(MATERIAL FOR THIS EXERCISE Opens)
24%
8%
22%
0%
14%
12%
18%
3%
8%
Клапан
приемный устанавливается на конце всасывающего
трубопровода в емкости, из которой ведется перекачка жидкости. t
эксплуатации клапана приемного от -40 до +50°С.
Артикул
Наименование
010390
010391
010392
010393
(MATERIAL FOR THIS EXERCISE Closes)
Copy the whole listing, word for word.

24%
8%
22%
0%
14%
12%
18%
3%
8%
Клапан
приемный устанавливается на конце всасывающего
трубопровода в емкости, из которой ведется перекачка жидкости. t
эксплуатации клапана приемного от -40 до +50°С.
Артикул
Наименование
010390
010391
010392
010393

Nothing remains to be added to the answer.